Representative images of survival and neuron-like differentiation studies showing organotypic slices injected with E/F pre-treated MIAMI cells/FN-BMMs (A, B and C) or with näive MIAMI cells (D, E and F) 4 days after OGD (10×). MIAMI cells are stained with anti-human mitochondria (green) and βIII tubulin (red). C) 20× confocal images showing the colocalization of human mitochondria positive cells with βIII tubulin for E/F pre-treated MIAMI cells/FN-BMMs injected group. F) 20× confocal images showing the colocalization of human mitochondria positive cells with βIII tubulin for naive MIAMI injected group. Stem cell survival rate is clearly increased by delivering the cells complexed with FN-BMMs. A large fraction (40-60%) of the transplanted cells are positive for βIII tubulin (yellow cells). The complexes between E/F pre-treated MIAMI cells and FN-BMMs 4 days after injection are clearly visible in A and B. Cells remained adhered to particles through the implantation process. The structural support provided for the FN-BMMS to the cells is shown in A and B.

Figure 4

(A-F) Representative hematoxyline and eosin staining of the CA1 hippocampus on day 4 after ACA showing the predetermined CA1 areas where neuronal counting was performed as a measure of neuroprotection. The number of injured neurons was significantly reduced in groups MIAMI (n=3) (D) E/F pre-treated MIAMI (n=3) (E) and E/F pre-treated MIAMI/FN-BMMs (n=3) (F) compared with groups HBSS (n=4) (B) or FN-BMMs (n=4) (C) (p<0.001). (G) Treatment with naïve, E/F-treated MIAMI cells or with E/F-treated MIAMI/FN-BMM complexes significantly increased the number of normal neurons in the CA1 region compared to HBSS or FN-BMMs (p<0.001). E/F-MIAMI/FN-BMM complexes were significantly more neuroprotective than E/F-MIAMI cells injected alone (p<0.001). Results from one-way analysis of variance followed by Tukey's post hoc test. Scale bar 30 μm.

Figure 5

1) Anatomic references. The microinjection site as marked by the red dot for stem cell transplantation.

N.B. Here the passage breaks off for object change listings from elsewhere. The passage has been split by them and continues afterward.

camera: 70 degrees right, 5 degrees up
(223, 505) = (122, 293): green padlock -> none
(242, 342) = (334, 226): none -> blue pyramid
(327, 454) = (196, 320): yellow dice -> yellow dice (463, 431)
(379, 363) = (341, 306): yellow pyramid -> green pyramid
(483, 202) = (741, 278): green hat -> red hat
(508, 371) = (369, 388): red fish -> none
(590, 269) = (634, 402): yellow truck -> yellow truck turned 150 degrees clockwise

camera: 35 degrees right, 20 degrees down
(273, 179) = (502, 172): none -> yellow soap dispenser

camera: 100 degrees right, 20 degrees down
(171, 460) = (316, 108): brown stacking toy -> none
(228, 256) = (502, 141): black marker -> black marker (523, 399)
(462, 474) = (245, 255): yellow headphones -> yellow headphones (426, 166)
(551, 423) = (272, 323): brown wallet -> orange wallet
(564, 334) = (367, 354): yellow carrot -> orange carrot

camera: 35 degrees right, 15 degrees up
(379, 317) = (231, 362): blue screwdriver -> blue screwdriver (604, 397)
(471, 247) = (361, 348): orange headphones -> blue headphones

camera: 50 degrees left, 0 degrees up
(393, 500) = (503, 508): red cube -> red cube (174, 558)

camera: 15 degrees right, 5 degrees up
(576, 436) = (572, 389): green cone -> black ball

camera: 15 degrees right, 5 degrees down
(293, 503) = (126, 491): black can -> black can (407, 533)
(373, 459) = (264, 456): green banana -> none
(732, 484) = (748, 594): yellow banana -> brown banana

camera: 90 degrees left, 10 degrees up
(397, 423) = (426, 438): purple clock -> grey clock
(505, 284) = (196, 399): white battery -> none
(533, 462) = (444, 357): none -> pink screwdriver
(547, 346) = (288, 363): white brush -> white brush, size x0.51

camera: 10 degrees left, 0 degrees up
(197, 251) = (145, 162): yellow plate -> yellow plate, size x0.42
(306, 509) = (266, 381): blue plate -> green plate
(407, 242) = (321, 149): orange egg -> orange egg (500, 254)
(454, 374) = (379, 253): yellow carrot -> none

The red square shows the area were images of h-mitochondria and β-III tubulin double immunofluorescent (DIF) were taken. 2) Representative fluorescence images of h-mitochondria and β-III tubulin DIF. Images are of brain sections from animals injected with HBSS (A-C), or E/F-treated MIAMI cells alone (D-F) or in complexes with FN-BMMs (G-I). Human cells were stained with anti-hu-Mito antibodies followed FITC-labeled secondary antibodies (green cells in left column). Neuronal cells in the hippocampus (red) were detected by staining with anti-β-III-tubulin antibodies (B, E and H). The brain of animals injected with HBSS show the absence of human cells, those injected with naïve (not shown) and E/F-treated MIAMI cells alone or in complexes with FN-BMMs show that a fraction of them developed features of neurons, characterized by the expression of β-III-tubulin (yellow cells in F and I) while others did not (green cells in F and I).